Christmas of 2008 surprises me.

It has been three months since Marah moved into her dorm, and in that short space of time, life has changed for all of us. I have been writing regularly—not managing to rack up a lot of pages, but I am steadily finding the words that tell my story. It energizes me, this new pursuit, gives me something to do in the long and empty hours of the day and night. I have become a hermit of sorts, one of those middle-aged women who live their lives at arm’s length. I rarely leave my condo; there’s no need. Everything can be delivered, and really, I don’t know what to do with myself in the world these days. So I write.

Until Margie calls me one rainy day in late December. Have I been waiting for her call? I don’t know. I just know that when it comes in, when I see her name on my caller ID, I almost start to cry.

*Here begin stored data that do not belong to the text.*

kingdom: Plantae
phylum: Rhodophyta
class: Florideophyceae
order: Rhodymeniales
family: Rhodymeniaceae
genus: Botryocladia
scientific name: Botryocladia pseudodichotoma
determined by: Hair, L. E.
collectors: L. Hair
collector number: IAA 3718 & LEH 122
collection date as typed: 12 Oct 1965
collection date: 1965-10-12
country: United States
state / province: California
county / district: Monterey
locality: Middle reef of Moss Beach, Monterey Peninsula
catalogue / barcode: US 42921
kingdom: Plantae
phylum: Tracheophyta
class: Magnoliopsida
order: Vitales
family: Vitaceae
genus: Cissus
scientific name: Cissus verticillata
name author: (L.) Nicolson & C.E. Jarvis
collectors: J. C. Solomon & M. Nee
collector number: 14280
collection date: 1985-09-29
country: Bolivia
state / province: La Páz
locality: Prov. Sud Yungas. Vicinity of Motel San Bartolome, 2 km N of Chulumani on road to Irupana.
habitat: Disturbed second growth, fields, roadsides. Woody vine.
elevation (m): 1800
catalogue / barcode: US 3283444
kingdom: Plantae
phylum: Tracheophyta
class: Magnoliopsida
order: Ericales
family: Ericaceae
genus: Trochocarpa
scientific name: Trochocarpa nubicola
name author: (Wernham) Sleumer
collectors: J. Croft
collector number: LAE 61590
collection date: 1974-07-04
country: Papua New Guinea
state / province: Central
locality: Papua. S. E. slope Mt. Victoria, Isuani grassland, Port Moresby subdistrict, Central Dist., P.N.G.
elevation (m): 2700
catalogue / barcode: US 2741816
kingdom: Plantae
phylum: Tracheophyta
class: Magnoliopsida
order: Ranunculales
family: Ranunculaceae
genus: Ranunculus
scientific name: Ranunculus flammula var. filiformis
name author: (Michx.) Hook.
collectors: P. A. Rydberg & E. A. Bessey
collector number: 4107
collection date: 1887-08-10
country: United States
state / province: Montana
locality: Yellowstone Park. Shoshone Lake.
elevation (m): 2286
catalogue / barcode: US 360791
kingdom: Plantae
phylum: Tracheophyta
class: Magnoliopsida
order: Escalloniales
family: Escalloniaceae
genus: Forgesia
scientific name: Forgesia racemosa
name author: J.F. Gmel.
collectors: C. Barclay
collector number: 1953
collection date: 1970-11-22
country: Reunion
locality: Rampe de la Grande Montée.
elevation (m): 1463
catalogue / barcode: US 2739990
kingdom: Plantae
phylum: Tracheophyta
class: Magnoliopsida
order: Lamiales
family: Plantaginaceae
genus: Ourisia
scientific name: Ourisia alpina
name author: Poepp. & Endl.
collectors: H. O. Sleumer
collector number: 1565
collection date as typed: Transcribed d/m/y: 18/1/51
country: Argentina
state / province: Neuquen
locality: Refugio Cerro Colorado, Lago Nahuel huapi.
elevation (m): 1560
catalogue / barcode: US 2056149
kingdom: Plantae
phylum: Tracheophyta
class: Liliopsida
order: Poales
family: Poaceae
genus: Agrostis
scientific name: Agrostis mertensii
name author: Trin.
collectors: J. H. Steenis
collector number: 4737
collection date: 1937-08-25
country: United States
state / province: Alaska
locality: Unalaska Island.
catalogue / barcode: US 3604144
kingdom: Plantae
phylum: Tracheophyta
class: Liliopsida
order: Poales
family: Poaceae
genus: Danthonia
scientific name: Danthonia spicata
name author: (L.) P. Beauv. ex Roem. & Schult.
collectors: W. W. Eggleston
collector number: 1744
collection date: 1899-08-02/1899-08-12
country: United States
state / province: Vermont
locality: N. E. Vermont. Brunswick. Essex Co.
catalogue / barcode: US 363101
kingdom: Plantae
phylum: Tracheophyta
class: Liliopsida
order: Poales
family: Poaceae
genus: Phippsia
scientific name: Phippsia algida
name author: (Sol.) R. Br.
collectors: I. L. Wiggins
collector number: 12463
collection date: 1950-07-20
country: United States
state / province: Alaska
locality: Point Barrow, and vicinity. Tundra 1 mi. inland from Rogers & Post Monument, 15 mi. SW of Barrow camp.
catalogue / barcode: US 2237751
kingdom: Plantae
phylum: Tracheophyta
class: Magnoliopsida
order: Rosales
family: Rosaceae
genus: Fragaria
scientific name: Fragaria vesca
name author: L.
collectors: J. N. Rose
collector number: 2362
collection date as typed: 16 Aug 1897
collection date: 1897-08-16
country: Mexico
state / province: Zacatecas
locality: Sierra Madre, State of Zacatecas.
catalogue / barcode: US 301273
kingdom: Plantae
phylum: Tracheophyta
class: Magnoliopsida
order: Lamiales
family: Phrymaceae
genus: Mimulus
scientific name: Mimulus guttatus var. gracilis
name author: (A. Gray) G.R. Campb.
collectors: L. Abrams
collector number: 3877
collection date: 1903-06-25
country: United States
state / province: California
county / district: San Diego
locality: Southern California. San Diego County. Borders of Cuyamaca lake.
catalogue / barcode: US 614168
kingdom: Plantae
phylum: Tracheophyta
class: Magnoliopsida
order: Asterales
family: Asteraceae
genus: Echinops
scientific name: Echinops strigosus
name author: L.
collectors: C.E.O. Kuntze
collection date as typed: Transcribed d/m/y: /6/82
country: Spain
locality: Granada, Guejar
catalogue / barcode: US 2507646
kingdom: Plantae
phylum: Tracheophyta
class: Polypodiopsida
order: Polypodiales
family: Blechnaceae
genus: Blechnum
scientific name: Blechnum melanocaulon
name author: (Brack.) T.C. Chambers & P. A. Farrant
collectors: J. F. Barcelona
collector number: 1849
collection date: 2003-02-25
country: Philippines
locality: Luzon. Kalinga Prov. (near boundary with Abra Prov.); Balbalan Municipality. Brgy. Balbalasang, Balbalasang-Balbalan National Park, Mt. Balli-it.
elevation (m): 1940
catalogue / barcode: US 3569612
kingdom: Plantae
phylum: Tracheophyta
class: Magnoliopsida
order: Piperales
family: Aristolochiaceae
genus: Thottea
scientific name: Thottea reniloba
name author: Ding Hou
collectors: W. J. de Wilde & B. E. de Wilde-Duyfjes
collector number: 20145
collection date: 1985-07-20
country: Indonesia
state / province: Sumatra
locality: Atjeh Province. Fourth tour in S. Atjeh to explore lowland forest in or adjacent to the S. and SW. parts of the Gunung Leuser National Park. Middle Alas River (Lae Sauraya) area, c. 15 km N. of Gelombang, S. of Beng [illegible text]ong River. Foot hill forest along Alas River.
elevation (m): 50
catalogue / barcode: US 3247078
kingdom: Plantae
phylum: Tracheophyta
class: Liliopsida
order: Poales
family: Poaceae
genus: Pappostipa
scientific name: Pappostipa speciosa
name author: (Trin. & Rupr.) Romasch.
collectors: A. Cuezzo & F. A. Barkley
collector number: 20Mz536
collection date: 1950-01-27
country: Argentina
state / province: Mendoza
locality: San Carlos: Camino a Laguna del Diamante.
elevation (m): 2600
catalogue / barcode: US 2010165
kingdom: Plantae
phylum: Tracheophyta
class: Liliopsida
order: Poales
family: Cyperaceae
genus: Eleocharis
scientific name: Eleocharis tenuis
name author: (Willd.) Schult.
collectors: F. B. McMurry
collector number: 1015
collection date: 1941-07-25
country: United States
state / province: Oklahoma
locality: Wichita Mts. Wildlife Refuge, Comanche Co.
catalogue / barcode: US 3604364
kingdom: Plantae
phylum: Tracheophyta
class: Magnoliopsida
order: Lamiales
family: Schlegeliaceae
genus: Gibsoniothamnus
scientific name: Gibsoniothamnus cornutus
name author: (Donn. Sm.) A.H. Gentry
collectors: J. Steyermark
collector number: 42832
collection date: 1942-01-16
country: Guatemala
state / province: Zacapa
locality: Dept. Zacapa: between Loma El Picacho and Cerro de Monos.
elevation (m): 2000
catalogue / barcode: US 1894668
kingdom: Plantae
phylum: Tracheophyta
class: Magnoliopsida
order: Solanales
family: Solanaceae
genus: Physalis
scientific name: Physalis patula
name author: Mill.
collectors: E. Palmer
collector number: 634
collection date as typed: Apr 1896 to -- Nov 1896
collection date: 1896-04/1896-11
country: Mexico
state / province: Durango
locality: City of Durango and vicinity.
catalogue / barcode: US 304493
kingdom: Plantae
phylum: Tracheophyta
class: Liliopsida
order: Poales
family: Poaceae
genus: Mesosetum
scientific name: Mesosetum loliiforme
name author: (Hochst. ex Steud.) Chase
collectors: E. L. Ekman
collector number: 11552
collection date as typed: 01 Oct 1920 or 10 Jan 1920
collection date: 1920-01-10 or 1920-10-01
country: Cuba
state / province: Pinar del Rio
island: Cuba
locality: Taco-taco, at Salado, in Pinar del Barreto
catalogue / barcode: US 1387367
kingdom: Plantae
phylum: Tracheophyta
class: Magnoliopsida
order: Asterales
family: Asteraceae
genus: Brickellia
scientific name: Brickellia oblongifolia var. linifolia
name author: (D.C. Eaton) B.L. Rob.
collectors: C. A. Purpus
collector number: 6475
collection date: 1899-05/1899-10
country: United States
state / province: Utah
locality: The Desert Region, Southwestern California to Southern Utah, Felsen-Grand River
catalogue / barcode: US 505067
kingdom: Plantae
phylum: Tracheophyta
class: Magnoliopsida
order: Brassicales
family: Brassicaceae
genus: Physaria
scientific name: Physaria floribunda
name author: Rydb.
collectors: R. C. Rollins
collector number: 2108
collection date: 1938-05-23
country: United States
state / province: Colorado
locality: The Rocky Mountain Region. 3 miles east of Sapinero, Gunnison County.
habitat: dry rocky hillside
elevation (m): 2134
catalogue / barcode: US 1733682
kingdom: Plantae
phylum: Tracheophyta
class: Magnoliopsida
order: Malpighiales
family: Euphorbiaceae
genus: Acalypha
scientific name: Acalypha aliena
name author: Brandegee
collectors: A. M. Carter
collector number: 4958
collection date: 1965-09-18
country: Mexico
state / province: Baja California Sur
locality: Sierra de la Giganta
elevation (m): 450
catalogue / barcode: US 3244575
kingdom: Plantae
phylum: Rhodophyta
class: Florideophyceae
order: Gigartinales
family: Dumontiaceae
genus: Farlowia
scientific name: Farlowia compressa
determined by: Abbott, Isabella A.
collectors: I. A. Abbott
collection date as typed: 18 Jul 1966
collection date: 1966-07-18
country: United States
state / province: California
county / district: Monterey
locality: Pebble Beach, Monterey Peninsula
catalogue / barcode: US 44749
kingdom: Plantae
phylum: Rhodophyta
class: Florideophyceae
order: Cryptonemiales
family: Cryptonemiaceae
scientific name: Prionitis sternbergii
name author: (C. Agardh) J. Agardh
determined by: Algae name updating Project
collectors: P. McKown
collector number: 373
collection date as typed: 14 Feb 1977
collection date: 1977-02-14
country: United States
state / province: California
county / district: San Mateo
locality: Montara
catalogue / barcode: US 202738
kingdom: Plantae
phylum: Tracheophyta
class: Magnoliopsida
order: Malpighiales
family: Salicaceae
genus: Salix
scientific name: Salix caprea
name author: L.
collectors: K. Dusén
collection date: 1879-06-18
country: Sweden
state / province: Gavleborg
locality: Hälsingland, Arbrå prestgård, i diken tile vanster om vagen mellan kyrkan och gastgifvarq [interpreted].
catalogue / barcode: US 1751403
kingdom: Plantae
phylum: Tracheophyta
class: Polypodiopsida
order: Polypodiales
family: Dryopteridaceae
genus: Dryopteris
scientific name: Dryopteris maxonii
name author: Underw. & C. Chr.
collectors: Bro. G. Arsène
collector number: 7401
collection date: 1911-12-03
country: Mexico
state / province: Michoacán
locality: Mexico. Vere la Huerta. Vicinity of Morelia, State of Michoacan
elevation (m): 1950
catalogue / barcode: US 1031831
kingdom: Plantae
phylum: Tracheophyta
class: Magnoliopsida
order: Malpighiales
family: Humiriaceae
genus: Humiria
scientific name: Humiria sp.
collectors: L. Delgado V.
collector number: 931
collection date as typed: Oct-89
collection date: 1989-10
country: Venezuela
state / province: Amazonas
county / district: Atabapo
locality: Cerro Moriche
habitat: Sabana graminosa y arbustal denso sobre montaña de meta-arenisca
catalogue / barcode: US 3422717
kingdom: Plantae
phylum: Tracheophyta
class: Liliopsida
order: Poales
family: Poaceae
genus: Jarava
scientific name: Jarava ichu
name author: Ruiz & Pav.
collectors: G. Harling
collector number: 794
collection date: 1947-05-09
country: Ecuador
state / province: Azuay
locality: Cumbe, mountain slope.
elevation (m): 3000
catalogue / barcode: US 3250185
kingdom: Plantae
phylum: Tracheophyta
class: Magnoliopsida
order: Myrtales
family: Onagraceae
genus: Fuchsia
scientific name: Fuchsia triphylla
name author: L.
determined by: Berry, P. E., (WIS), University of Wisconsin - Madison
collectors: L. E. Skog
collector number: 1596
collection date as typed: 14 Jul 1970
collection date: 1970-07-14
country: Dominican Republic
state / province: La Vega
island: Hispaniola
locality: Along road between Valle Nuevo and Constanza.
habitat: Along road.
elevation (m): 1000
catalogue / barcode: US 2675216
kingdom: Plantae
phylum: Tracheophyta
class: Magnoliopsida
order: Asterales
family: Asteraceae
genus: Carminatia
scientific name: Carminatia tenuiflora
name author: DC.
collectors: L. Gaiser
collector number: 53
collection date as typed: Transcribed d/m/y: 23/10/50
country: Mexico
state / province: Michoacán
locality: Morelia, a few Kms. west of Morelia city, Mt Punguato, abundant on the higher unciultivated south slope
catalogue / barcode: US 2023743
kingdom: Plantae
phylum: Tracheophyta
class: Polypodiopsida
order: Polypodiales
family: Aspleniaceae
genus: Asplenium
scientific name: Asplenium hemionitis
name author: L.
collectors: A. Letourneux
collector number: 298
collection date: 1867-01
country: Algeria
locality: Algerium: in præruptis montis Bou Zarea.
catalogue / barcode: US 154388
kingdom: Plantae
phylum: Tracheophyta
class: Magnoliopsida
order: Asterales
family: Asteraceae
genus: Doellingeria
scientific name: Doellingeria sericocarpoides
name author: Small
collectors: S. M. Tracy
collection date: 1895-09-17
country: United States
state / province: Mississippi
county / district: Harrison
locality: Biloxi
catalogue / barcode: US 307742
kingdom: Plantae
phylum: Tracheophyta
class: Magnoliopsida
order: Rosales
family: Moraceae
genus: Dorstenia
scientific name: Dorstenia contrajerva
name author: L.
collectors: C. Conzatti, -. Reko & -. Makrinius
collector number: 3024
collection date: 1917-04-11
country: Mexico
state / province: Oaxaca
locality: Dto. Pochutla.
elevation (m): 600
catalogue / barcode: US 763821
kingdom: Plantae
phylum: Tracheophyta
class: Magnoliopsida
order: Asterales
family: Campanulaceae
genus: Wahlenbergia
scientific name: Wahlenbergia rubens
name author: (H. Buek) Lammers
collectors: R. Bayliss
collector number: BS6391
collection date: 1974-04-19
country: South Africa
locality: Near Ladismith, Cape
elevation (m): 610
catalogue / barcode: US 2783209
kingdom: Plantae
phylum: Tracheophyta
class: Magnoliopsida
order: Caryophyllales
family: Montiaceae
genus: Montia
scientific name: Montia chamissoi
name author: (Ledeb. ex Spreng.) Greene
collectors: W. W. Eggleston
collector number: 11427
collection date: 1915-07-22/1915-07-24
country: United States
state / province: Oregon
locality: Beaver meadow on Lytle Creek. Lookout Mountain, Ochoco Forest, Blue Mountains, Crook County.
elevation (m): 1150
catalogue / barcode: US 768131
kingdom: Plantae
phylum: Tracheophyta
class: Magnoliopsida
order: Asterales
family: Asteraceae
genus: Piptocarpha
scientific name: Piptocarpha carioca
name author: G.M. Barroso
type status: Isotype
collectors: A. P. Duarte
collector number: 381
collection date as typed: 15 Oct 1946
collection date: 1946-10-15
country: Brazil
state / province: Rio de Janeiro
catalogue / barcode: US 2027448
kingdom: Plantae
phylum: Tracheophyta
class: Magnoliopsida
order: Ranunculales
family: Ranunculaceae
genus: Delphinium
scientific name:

“Hey, there,” she says in that husky smoker’s voice of hers, “what time are you getting over here on Friday?”

“Over here?” I ask.

“To Bainbridge Island. Johnny and the twins are home, so of course we’re having Christmas here. We can’t have the girlfriend hour without you.”

And there it is. The thing I have been waiting for without even knowing it.

* * *

It is a new beginning, that Christmas on Bainbridge Island; at least it seems like one. We are all together again for the first time in so long—Bud and Margie have come up from Arizona, Johnny and the twins have moved back into the home in which they belong. Even Marah comes home for a week. We all pretend not to notice how thin and sullen she is.

When we separate, we promise to stay in closer touch, to get together more often. Johnny hugs me tightly, and in the embrace I remember who we used to be to each other. Friends.

For the next few months, I am almost my old self, at least a paler, quieter version of her. I write almost every day; I make progress, not quickly, perhaps, but some progress is better than none and it helps anchor me, gives me a future. I call Marah every Monday night; it’s true that she often doesn’t pick up my call, and when she does deign to talk to me she exerts a strong rule: if I nag at her at all, she hangs up. And yet I find a way to be okay with that. It is something. We are talking. I believe that our fake, useless conversations will grow real over time. She will find her place at the UW, make friends, and mature. Soon I’m sure she will see Paxton for who he really is. But when her freshman year nears its end and he is still by her side, I begin to worry a little bit more.

In May of that year—2009—Lucas calls and invites me to the last baseball game of the season. I meet Johnny at the ballpark and sit with him in the stands. At first it is awkward being side by side; we are both uncertain of how to treat each other, but by the end of the third inning, we have found a way. As long as we don’t mention Kate, we can laugh together again. For the rest of the summer and into that autumn, I visit often.